Simulations were done with GROMACS 4.6.7 using the AMBER force field including the latest corrections for RNA58,59,60 and ions61.

Reweighting

The snapshots from the simulations were reweighted according to the maximum entropy principle62 such that the averaged reweighted ensemble satisfies all NOE distance restraints. The NOE intensities were classified as weak, medium and strong, corresponding to average distances rweak ≤ 6.5 Å, rmedium ≤ 5.0 Å and rweak ≤ 3.6 Å. Since NOEs are proportional to 1/r6 the NOEs from the simulation were calculated as  NOEi(t) = 1/ri(t)6 for all detectable pairs of hydrogens i, and corrected if their average was \(\langle NO{E}_{i}\rangle \le 1/{r}_{i,{intensity}}^{6}=NO{E}_{i,\exp }\) (intensity = weak, medium or strong).

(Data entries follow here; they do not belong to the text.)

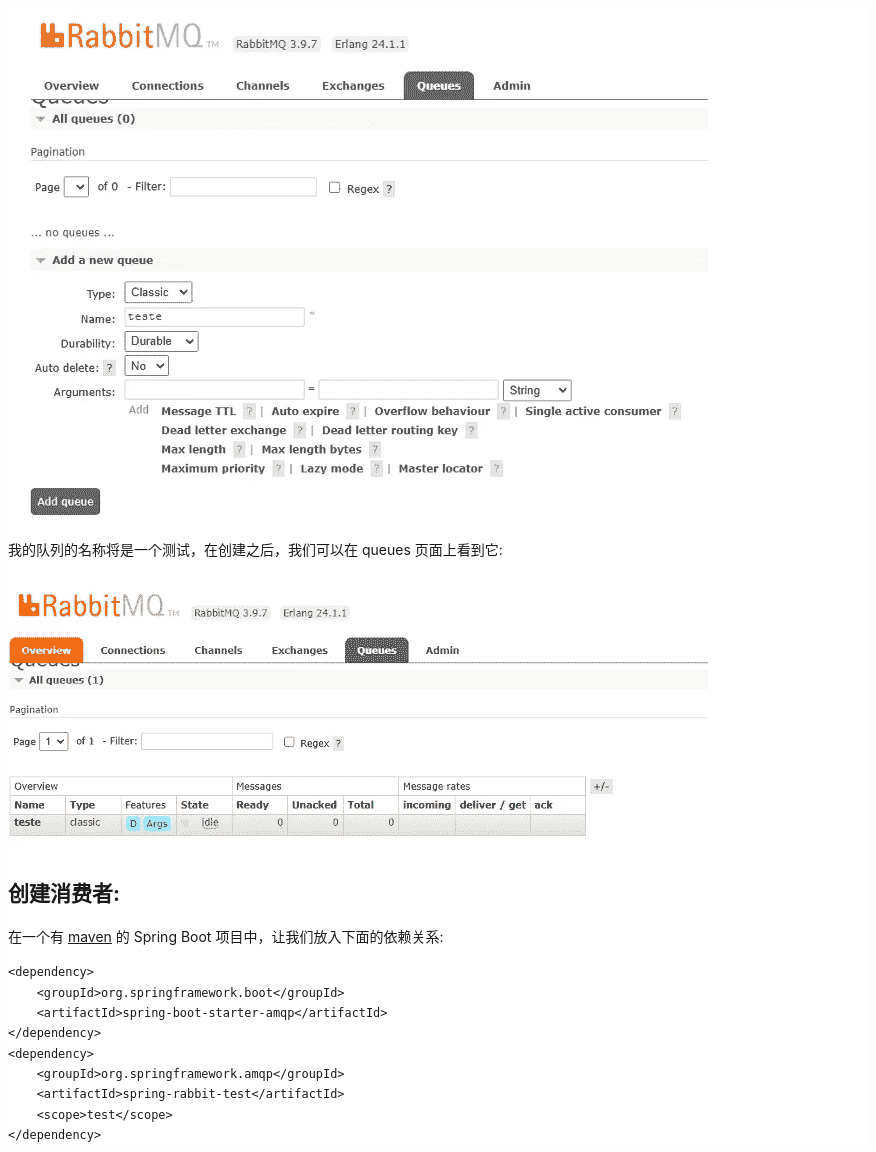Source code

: ![](img/70988a5c2b2e93a51a85a1ca8ebe3618.png)

我的队列的名称将是一个测试，在创建之后，我们可以在 queues 页面上看到它:

[![](img/975856296ffe8d01c549f046775a8699.png)](https://medium.com/javarevisited/top-10-free-courses-to-learn-maven-jenkins-and-docker-for-java-developers-51fa7a1e66f6)

## 创建消费者:

在一个有 [maven](/javarevisited/6-best-maven-courses-for-beginners-in-2020-23ea3cba89) 的 Spring Boot 项目中，让我们放入下面的依赖关系:

```
<dependency>
    <groupId>org.springframework.boot</groupId>
    <artifactId>spring-boot-starter-amqp</artifactId>
</dependency>
<dependency>
    <groupId>org.springframework.amqp</groupId>
    <artifactId>spring-rabbit-test</artifactId>
    <scope>test</scope>
</dependency>
```
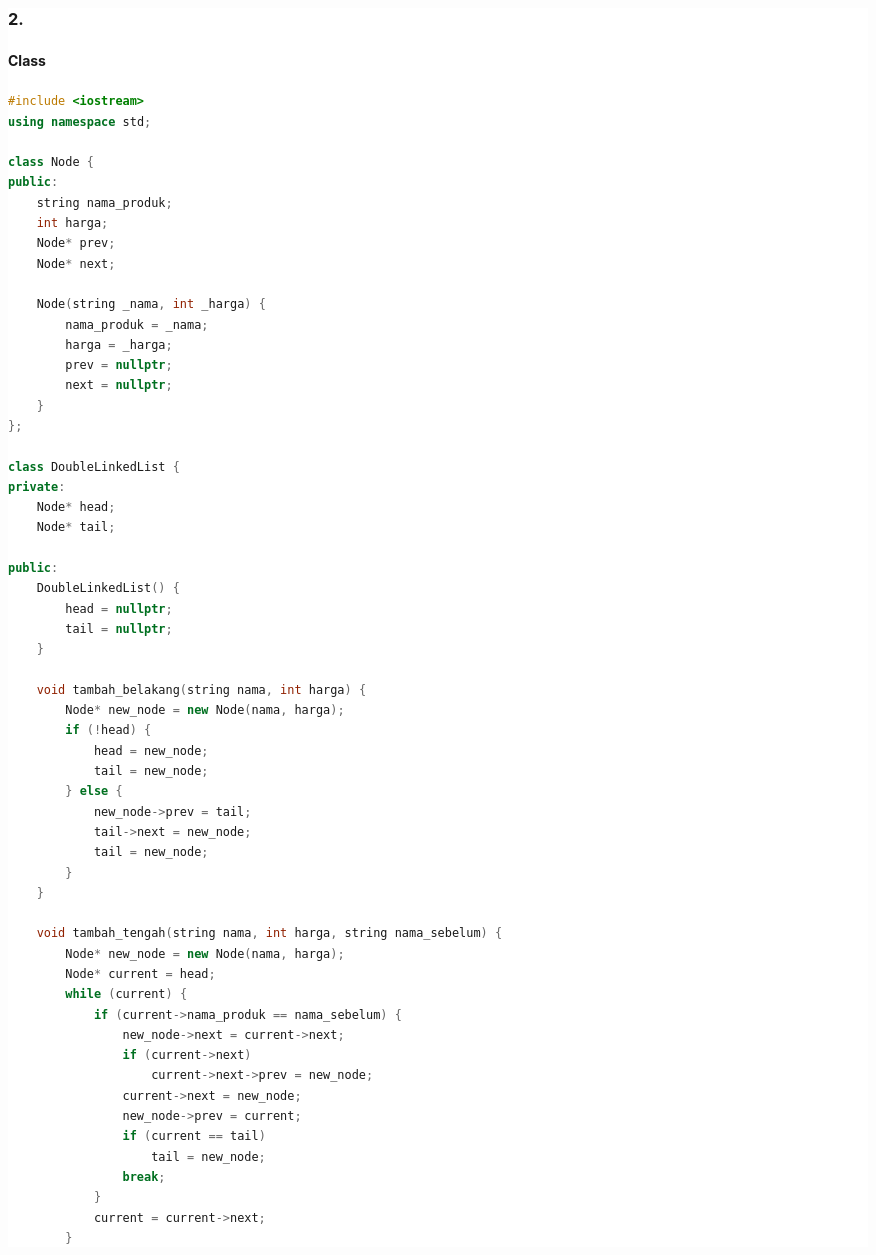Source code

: 


### 2. 

#### Class
```C++
#include <iostream>
using namespace std;

class Node {
public:
    string nama_produk;
    int harga;
    Node* prev;
    Node* next;

    Node(string _nama, int _harga) {
        nama_produk = _nama;
        harga = _harga;
        prev = nullptr;
        next = nullptr;
    }
};

class DoubleLinkedList {
private:
    Node* head;
    Node* tail;

public:
    DoubleLinkedList() {
        head = nullptr;
        tail = nullptr;
    }

    void tambah_belakang(string nama, int harga) {
        Node* new_node = new Node(nama, harga);
        if (!head) {
            head = new_node;
            tail = new_node;
        } else {
            new_node->prev = tail;
            tail->next = new_node;
            tail = new_node;
        }
    }

    void tambah_tengah(string nama, int harga, string nama_sebelum) {
        Node* new_node = new Node(nama, harga);
        Node* current = head;
        while (current) {
            if (current->nama_produk == nama_sebelum) {
                new_node->next = current->next;
                if (current->next)
                    current->next->prev = new_node;
                current->next = new_node;
                new_node->prev = current;
                if (current == tail)
                    tail = new_node;
                break;
            }
            current = current->next;
        }
```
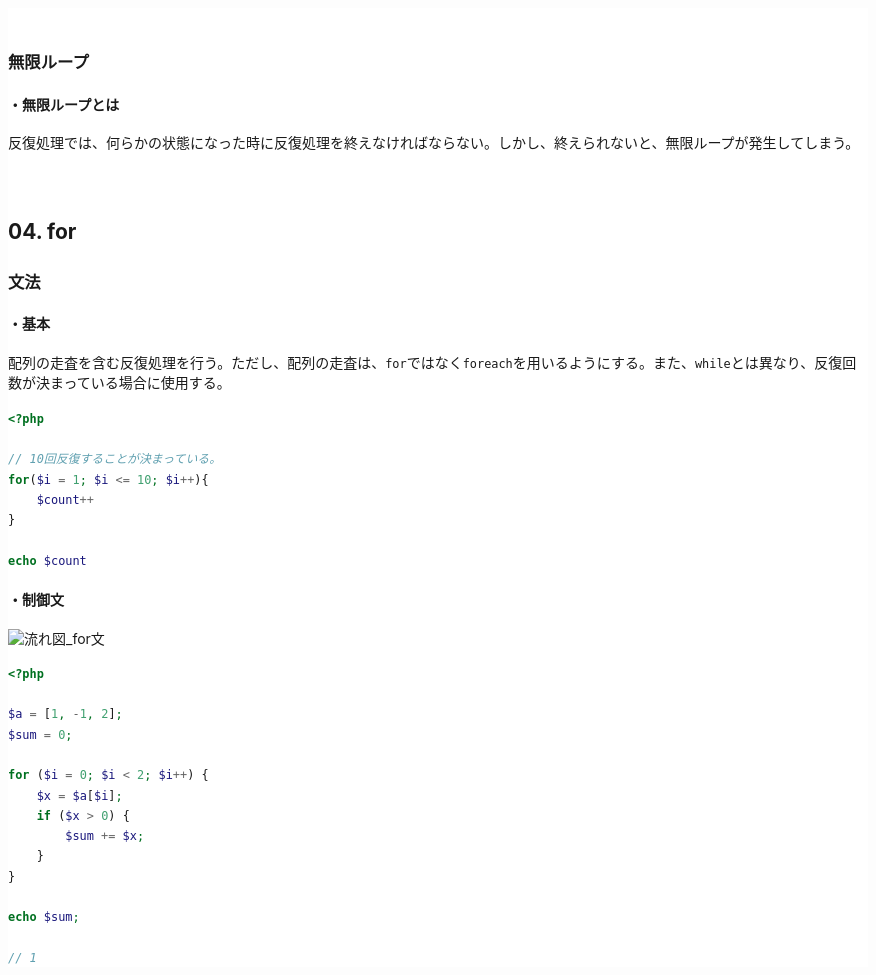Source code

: 
<br>

### 無限ループ

#### ・無限ループとは

反復処理では、何らかの状態になった時に反復処理を終えなければならない。しかし、終えられないと、無限ループが発生してしまう。

<br>

## 04. for

### 文法

#### ・基本

配列の走査を含む反復処理を行う。ただし、配列の走査は、```for```ではなく```foreach```を用いるようにする。また、```while```とは異なり、反復回数が決まっている場合に使用する。

```php
<?php
    
// 10回反復することが決まっている。
for($i = 1; $i <= 10; $i++){
    $count++
}

echo $count
```



#### ・制御文

![流れ図_for文](https://raw.githubusercontent.com/hiroki-it/tech-notebook/master/images/流れ図_for文.png)

```php
<?php
    
$a = [1, -1, 2];
$sum = 0;

for ($i = 0; $i < 2; $i++) {
    $x = $a[$i];
    if ($x > 0) {
        $sum += $x;
    }
}

echo $sum;

// 1
```
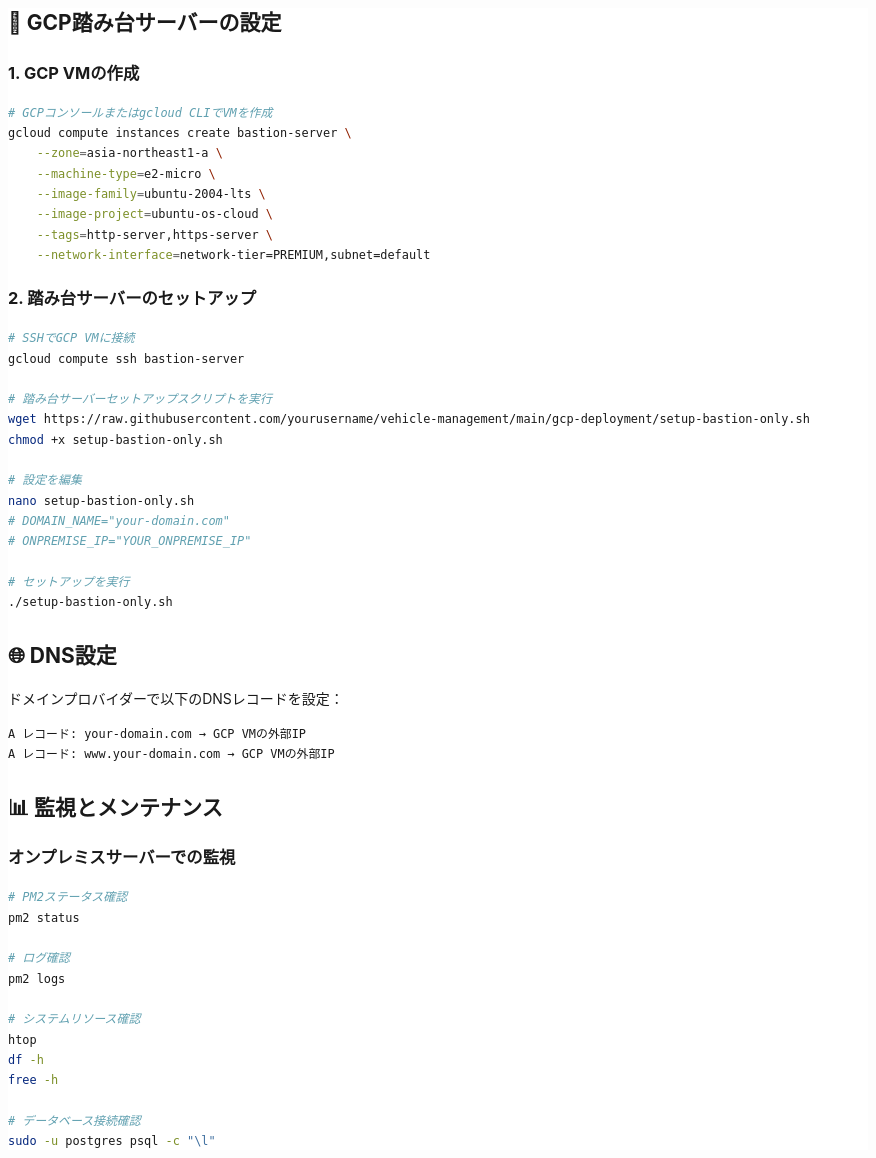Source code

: ## 🔧 GCP踏み台サーバーの設定

### 1. GCP VMの作成

```bash
# GCPコンソールまたはgcloud CLIでVMを作成
gcloud compute instances create bastion-server \
    --zone=asia-northeast1-a \
    --machine-type=e2-micro \
    --image-family=ubuntu-2004-lts \
    --image-project=ubuntu-os-cloud \
    --tags=http-server,https-server \
    --network-interface=network-tier=PREMIUM,subnet=default
```

### 2. 踏み台サーバーのセットアップ

```bash
# SSHでGCP VMに接続
gcloud compute ssh bastion-server

# 踏み台サーバーセットアップスクリプトを実行
wget https://raw.githubusercontent.com/yourusername/vehicle-management/main/gcp-deployment/setup-bastion-only.sh
chmod +x setup-bastion-only.sh

# 設定を編集
nano setup-bastion-only.sh
# DOMAIN_NAME="your-domain.com"
# ONPREMISE_IP="YOUR_ONPREMISE_IP"

# セットアップを実行
./setup-bastion-only.sh
```

## 🌐 DNS設定

ドメインプロバイダーで以下のDNSレコードを設定：

```
A レコード: your-domain.com → GCP VMの外部IP
A レコード: www.your-domain.com → GCP VMの外部IP
```

## 📊 監視とメンテナンス

### オンプレミスサーバーでの監視

```bash
# PM2ステータス確認
pm2 status

# ログ確認
pm2 logs

# システムリソース確認
htop
df -h
free -h

# データベース接続確認
sudo -u postgres psql -c "\l"
```
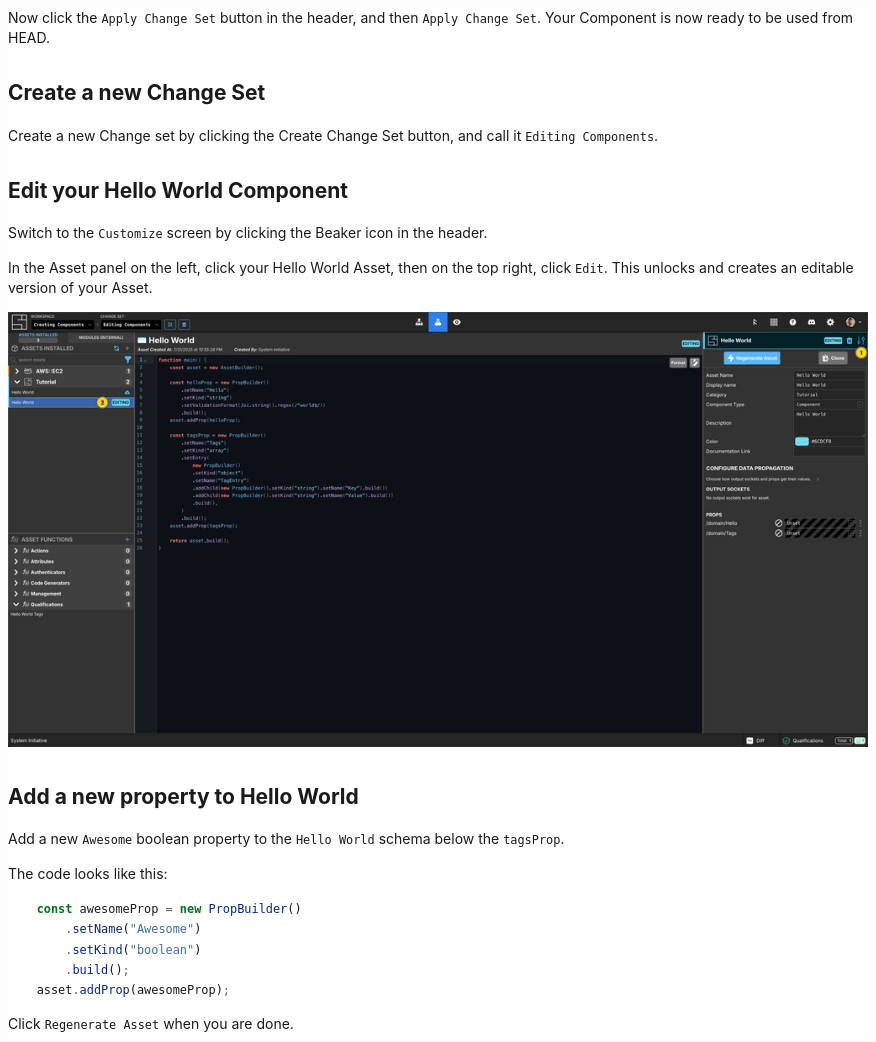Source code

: Now click the `Apply Change Set` button in the header, and then `Apply Change Set`. Your Component is now ready to be used from HEAD.

## Create a new Change Set

Create a new Change set by clicking the Create Change Set button, and call it `Editing Components`.

## Edit your Hello World Component

Switch to the `Customize` screen by clicking the Beaker icon in the header.

In the Asset panel on the left, click your Hello World Asset, then on the top right, click `Edit`. This unlocks and creates an editable version of your Asset.

![Editable Asset](./creating-components/editable-asset.png)

## Add a new property to Hello World

Add a new `Awesome` boolean property to the `Hello World` schema below the `tagsProp`.

The code looks like this:

```typescript
    const awesomeProp = new PropBuilder()
        .setName("Awesome")
        .setKind("boolean")
        .build();
    asset.addProp(awesomeProp);
```

Click `Regenerate Asset` when you are done.
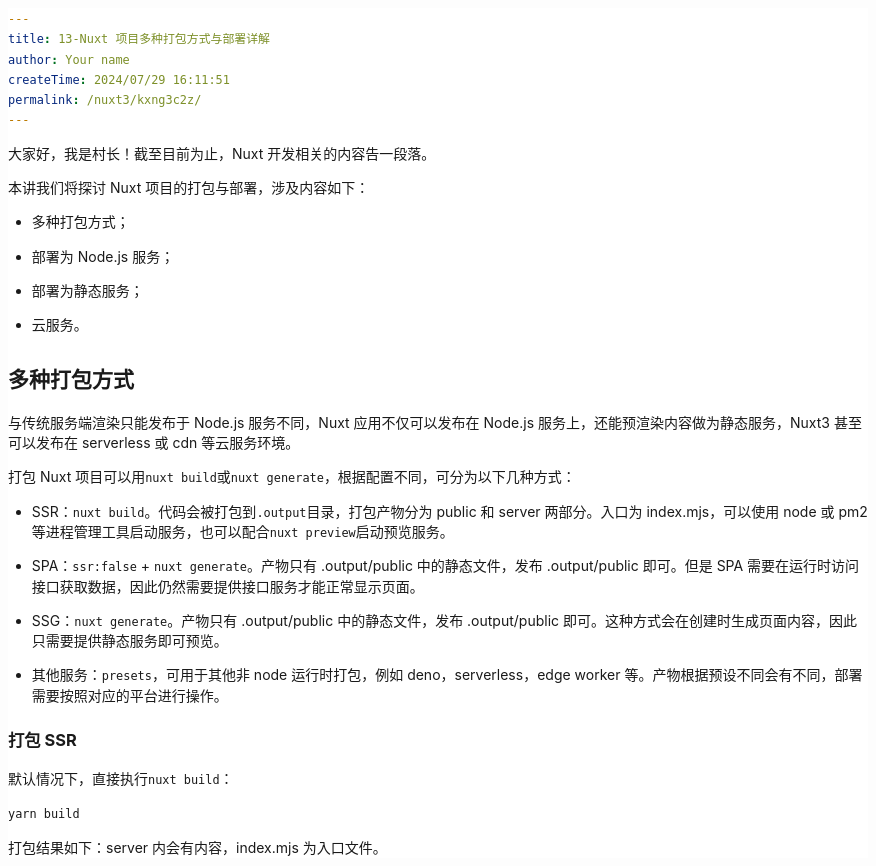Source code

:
 ```yaml
---
title: 13-Nuxt 项目多种打包方式与部署详解
author: Your name
createTime: 2024/07/29 16:11:51
permalink: /nuxt3/kxng3c2z/
---
```

大家好，我是村长！截至目前为止，Nuxt 开发相关的内容告一段落。

本讲我们将探讨 Nuxt 项目的打包与部署，涉及内容如下：

  * 多种打包方式；

  * 部署为 Node.js 服务；

  * 部署为静态服务；

  * 云服务。

## 多种打包方式

与传统服务端渲染只能发布于 Node.js 服务不同，Nuxt 应用不仅可以发布在 Node.js 服务上，还能预渲染内容做为静态服务，Nuxt3
甚至可以发布在 serverless 或 cdn 等云服务环境。

打包 Nuxt 项目可以用`nuxt build`或`nuxt generate`，根据配置不同，可分为以下几种方式：

  * SSR：`nuxt build`。代码会被打包到`.output`目录，打包产物分为 public 和 server 两部分。入口为 index.mjs，可以使用 node 或 pm2 等进程管理工具启动服务，也可以配合`nuxt preview`启动预览服务。

  * SPA：`ssr:false` \+ `nuxt generate`。产物只有 .output/public 中的静态文件，发布 .output/public 即可。但是 SPA 需要在运行时访问接口获取数据，因此仍然需要提供接口服务才能正常显示页面。

  * SSG：`nuxt generate`。产物只有 .output/public 中的静态文件，发布 .output/public 即可。这种方式会在创建时生成页面内容，因此只需要提供静态服务即可预览。

  * 其他服务：`presets`，可用于其他非 node 运行时打包，例如 deno，serverless，edge worker 等。产物根据预设不同会有不同，部署需要按照对应的平台进行操作。

### 打包 SSR

默认情况下，直接执行`nuxt build`：

    
    
    yarn build
    

打包结果如下：server 内会有内容，index.mjs 为入口文件。
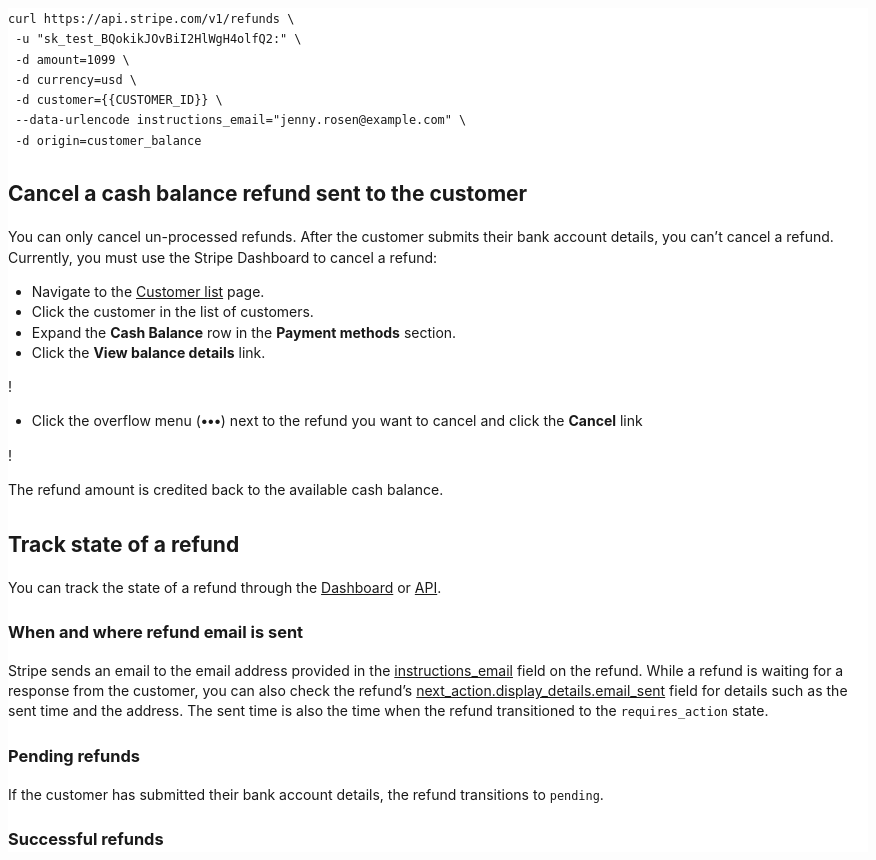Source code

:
 ```
curl https://api.stripe.com/v1/refunds \
 -u "sk_test_BQokikJOvBiI2HlWgH4olfQ2:" \
 -d amount=1099 \
 -d currency=usd \
 -d customer={{CUSTOMER_ID}} \
 --data-urlencode instructions_email="jenny.rosen@example.com" \
 -d origin=customer_balance
```

## Cancel a cash balance refund sent to the customer

You can only cancel un-processed refunds. After the customer submits their bank
account details, you can’t cancel a refund. Currently, you must use the Stripe
Dashboard to cancel a refund:

- Navigate to the [Customer list](https://dashboard.stripe.com/customers) page.
- Click the customer in the list of customers.
- Expand the **Cash Balance** row in the **Payment methods** section.
- Click the **View balance details** link.

!

- Click the overflow menu (**•••**) next to the refund you want to cancel and
click the **Cancel** link

!

The refund amount is credited back to the available cash balance.

## Track state of a refund

You can track the state of a refund through the
[Dashboard](https://dashboard.stripe.com/payments) or
[API](https://docs.stripe.com/api/refunds).

### When and where refund email is sent

Stripe sends an email to the email address provided in the
[instructions_email](https://docs.stripe.com/api/refunds/object#refund_object-instructions_email)
field on the refund. While a refund is waiting for a response from the customer,
you can also check the refund’s
[next_action.display_details.email_sent](https://docs.stripe.com/api/refunds/object#refund_object-next_action-display_details-email_sent)
field for details such as the sent time and the address. The sent time is also
the time when the refund transitioned to the `requires_action` state.

### Pending refunds

If the customer has submitted their bank account details, the refund transitions
to `pending`.

### Successful refunds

The weighted average value of each NOE is calculated as \(\langle NO{E}_{i}\rangle =\sum _{t}W(t)\cdot NO{E}_{i}(t)\) with \(W(t)=\exp \)\([-\sum _{i=1}^{N}{\lambda }_{i}\cdot NO{E}_{i}(t)]/\sum _{t\text{'}}\exp [-\sum _{i=1}^{N}{\lambda }_{i}\cdot NO{E}_{i}(t^{\prime} )]\). Lagrangian multipliers λ i were initialized to zero and updated according to \({\lambda }_{i}+=K\cdot [\langle NO{E}_{i}\rangle -(NO{E}_{i,\exp }+{\lambda }_{i}{\sigma }^{2})]\) with the operator += indicating that λ i is incremented by the amount on the right side. K is a constant with the value 10−5. σ accounts for errors in the experimental values and is equal to 0.563. If λ i becomes positive, it is set to zero. This cycle is repeated until all \(\langle NO{E}_{i}\rangle \ge NO{E}_{i,\exp }\).

Imino hydrogen bonds

Each simulation snapshot was weighted by the final set of weights W(t) which satisfied all NOE constraints. Hydrogen bonds involving imino protons (G:H1 and U:H3) were calculated as the sum of the weights of the snapshots in which the following criteria were satisfied: the distance between donor and acceptor had to be less than 3.5 Å and the angle hydrogen-donor-acceptor less than 30°. Each hydrogen bond has a stability value between 0 and 1.

Annotations

For the reweighted ensemble, annotations were calculated using baRNAba54. The stability of an annotation for a pair of bases was calculated as the sum of the weights of the snapshots in which the annotation was present, and is defined in the range from 0 to 1.

Data Availability

The coordinates for the family of the 10 lowest energy structures of the 29 nt RNA construct (CCUCGUGGUGGUUGUGAACCACCAUGUGG) have been deposited in the Protein Data Bank with the accession code 5LSN. Chemical shifts have been deposited in the Biological Magnetic Resonance Data Bank as the entry 34038.